Gov. Ricketts will have to decide on whether he wants to sign the recently passed LB 561 into law, enabling sports gambling in Nebraska.
Sports Gambling in Nebraska a Signature Away
Nebraska has made up its mind so far as in-state college betting is concerned with the legislature ruling against allowing odds and fixtures on college games that are taking place in the state and involving college sports teams from the state. However, local college teams can be supported when playing out of state. With this decision, lawmakers are hoping to guarantee the fairness and integrity of college-level competitions while sacrificing a fair bit of the potential sports betting handle that the activity could have been generating.
Legislative Bill 561 passed on Thursday last week with a 44-3-2 vote and is the result of a ballot vote dating to 2020 when voters supported a constitutional amendment that extended gambling at horse racetracks and featured in all sorts of games of chances and not least, sports gambling.
Will Ricketts Side with the People?
While college sports are excluded, there are high hopes that the rest of the sports gambling contests will be allowed. The decision now rests with Gov. Pete Ricketts, who has until June 2 to make a move or let the bill die. With legislators finding bilateral support for a fairly controversial issue, it would be a waste to see LB 561 sink.
Ricketts has already argued in the past that casinos are a “losing bet,” but he may yet endorse the issue acknowledging the efforts and respecting the will of the legislature. Ricketts’ own opposition sounding from last year hasn’t changed much. According to him, keeping casinos away from Nebraska has allowed residents to live the “good life” and minimize potential social harms.
The governor even argued that Nebraska is the fourth-largest gambling-addicted state in the United States, citing research. While a fair point, one reason why gambling addiction may be proliferating in the state could be because of unlicensed operators operated without proper licensing or concern about consumers’ well-being.
One concern is that Nebraska is effectively surrendering control over enforcing consumer-centric protections by allowing offshore operators too much clout in the state. In light of this, Gov. Ricketts is not likely to act against the referendum, especially given that nearly 65% of the state’s residents support it.
Nebraska’s Love for College Football Is Strong
The decision to suspend betting on in-state college teams did not come easy for the state, which has a reputation as one of the most passionate places when it comes to college sports. In fact, the state numbered second in a New York Times study that gauged attitudes towards college sports back in 2014. Regardless, the decision incorporated with LB 561 is to keep any, and all were betting on the Cornhuskers Big 10 program beyond residents’. Does this mean that offshore betting on college markets involving the team would thrive?
Perhaps, but as the United States continues to tackle unregulated markets by launching licensed and reliable alternatives, this trend is unlikely to continue.

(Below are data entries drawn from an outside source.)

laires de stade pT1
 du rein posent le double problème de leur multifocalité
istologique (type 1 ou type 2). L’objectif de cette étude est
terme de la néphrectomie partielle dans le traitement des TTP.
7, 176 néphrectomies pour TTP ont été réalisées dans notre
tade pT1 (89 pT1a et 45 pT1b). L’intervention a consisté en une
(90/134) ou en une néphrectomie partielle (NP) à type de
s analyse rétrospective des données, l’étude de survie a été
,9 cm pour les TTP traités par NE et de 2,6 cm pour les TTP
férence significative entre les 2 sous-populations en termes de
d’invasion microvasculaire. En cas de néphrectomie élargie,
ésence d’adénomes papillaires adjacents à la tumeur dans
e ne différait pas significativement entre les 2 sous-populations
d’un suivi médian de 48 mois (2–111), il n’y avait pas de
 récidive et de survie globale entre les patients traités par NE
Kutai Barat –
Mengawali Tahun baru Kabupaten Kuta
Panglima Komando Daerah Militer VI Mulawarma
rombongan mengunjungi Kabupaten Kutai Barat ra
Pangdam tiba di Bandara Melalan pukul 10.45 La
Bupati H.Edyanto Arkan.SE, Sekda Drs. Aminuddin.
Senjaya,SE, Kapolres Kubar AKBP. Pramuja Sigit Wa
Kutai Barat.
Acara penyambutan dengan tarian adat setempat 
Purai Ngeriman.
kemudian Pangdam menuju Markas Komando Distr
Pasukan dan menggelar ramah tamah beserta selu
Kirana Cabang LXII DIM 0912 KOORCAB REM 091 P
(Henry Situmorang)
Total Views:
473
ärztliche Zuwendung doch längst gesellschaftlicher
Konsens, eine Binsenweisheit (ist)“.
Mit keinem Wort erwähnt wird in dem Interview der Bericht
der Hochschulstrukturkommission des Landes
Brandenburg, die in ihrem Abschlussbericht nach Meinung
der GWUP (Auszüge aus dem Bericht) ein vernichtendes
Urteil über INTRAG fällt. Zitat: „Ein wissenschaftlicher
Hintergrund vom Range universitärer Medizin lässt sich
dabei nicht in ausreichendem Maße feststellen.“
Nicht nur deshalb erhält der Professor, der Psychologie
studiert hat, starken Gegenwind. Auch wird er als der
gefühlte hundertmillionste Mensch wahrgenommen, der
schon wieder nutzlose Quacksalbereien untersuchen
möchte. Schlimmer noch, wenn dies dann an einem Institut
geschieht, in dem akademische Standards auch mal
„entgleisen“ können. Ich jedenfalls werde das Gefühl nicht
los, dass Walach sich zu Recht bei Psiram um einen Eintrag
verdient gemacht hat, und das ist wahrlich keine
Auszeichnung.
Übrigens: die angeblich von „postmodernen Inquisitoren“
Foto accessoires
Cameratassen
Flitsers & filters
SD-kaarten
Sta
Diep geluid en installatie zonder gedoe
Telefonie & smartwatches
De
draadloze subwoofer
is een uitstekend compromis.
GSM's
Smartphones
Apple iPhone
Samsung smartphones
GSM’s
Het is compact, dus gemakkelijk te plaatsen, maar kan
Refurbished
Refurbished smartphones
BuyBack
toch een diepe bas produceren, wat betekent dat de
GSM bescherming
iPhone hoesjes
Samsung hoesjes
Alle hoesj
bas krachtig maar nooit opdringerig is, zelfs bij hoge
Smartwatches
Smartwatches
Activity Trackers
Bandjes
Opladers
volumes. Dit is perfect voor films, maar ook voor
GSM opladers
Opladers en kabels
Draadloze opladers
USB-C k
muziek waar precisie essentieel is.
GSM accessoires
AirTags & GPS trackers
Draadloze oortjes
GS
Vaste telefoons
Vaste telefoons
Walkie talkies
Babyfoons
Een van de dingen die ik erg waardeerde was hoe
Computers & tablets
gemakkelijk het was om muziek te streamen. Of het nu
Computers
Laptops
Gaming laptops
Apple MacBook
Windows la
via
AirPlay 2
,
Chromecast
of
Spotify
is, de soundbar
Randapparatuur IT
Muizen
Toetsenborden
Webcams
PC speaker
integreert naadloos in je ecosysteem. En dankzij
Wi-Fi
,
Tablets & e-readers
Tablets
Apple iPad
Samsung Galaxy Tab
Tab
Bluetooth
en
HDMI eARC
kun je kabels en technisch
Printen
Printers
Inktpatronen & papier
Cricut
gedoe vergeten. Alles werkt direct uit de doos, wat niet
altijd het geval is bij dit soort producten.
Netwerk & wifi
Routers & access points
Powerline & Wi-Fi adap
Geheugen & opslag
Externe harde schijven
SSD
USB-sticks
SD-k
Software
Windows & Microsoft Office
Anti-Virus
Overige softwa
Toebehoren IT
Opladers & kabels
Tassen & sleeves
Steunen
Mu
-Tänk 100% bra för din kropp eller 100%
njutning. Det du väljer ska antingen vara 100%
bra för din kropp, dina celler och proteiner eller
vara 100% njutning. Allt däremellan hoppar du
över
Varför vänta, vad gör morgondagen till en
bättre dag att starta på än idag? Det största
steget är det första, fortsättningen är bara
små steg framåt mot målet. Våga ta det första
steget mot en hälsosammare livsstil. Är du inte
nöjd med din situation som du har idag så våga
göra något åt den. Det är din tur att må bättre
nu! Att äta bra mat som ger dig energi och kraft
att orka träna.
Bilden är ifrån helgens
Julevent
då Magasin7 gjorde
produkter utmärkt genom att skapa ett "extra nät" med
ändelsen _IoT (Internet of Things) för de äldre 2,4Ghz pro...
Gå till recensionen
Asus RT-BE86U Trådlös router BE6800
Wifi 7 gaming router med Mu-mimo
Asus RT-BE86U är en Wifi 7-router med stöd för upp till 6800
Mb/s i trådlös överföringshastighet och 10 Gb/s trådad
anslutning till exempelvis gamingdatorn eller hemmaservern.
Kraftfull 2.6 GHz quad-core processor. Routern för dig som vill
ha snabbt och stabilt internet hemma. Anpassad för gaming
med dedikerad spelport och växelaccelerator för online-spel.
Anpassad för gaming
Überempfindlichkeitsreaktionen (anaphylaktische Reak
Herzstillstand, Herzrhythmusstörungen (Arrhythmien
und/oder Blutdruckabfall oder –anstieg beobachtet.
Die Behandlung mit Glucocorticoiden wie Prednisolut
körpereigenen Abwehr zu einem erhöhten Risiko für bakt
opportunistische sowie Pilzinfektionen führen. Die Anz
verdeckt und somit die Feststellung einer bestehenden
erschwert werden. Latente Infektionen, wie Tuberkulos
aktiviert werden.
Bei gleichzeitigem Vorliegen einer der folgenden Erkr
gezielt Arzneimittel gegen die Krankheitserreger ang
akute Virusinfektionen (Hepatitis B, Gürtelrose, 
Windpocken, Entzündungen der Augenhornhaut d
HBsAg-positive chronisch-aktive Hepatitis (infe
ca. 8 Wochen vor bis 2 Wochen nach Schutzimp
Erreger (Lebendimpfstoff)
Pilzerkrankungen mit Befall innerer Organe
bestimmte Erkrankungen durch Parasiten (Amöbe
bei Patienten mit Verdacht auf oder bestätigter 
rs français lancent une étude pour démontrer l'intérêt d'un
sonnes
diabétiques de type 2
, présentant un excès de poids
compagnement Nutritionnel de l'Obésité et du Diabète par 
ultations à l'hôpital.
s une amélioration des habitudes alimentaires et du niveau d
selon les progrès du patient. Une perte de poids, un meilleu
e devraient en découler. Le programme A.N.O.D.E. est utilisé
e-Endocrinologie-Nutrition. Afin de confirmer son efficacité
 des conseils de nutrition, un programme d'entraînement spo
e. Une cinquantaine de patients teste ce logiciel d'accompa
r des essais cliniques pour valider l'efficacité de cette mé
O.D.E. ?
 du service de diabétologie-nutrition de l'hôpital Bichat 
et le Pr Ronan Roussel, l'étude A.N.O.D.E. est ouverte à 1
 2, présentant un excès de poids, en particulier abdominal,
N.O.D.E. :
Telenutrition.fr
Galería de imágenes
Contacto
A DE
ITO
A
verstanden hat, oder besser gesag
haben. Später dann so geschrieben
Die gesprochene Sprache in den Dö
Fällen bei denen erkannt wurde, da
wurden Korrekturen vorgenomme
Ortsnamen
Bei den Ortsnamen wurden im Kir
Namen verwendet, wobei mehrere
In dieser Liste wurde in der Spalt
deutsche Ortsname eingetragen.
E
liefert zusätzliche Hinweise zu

There were voices both in favor and against the prohibition on college sports gambling. Some argued that all that residents should do is drive to Iowa and place that bet, to which Sen. Patty Pansing Brooks responded that they were very welcome to.
A total of 12 states allow sports gambling on college sports presently, but their numbers are rising as attitudes towards sports gambling as a regulated and trusted industry are improving.